Example: manual kill-server No kill-server in any session log

Example: sleep/wake SIGKILL No powerd sleep events in window

Alternative	Ruled out by
Example: manual kill-server	No kill-server in any session log
Example: sleep/wake SIGKILL	No powerd sleep events in window

Phase 6: Report

Present a structured report:

Timeline

A table with timestamp, event, and evidence source for every link in the chain.

Root Cause

One paragraph explaining what happened and why, with evidence citations.

Contributing Factors

Bullet list of conditions that enabled or worsened the failure.

Evidence Summary

Category	Result
AMFI/codesign	Found / Not found
Jetsam	Found / Not found
Sleep/wake	Found / Not found
Signals	Found / Not found
Session commands	Suspicious / Clean
Crash reports	Found / Not found

Ruled-Out Alternatives

Table from Phase 5.

Recommended Fix

Concrete, minimal actions to prevent recurrence.
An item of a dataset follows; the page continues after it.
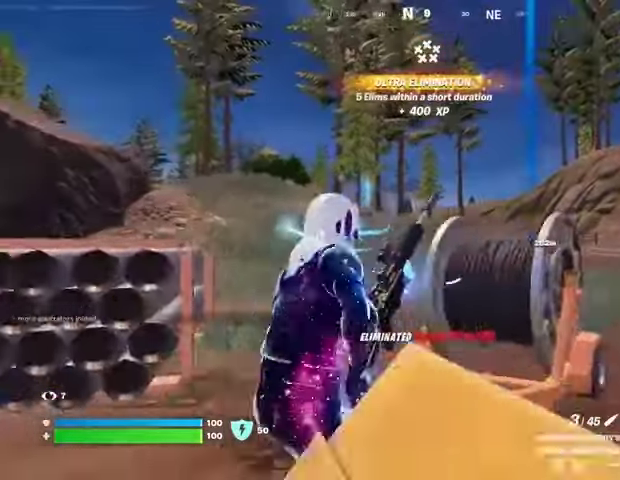
{"buttons": [], "left_stick": "up-right", "right_stick": "center", "events": []}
Reference specific files and line numbers.

Gate: Report delivered. Every claim cites evidence. Unknowns are stated explicitly.

Transition to implementation

This skill is read-only. If the user asks to implement a fix based on your findings, do not start editing files. Instead, hand off to the appropriate skill:

Bug fix or prevention → suggest /agent-dashboard:fix <description>
Structural change to prevent recurrence → suggest /agent-dashboard:refactor <description>
New safeguard or feature → suggest /agent-dashboard:feature <description>

These skills handle branch/worktree setup, TDD, review, and delivery. Starting implementation inline from /agent-dashboard:rca skips those gates.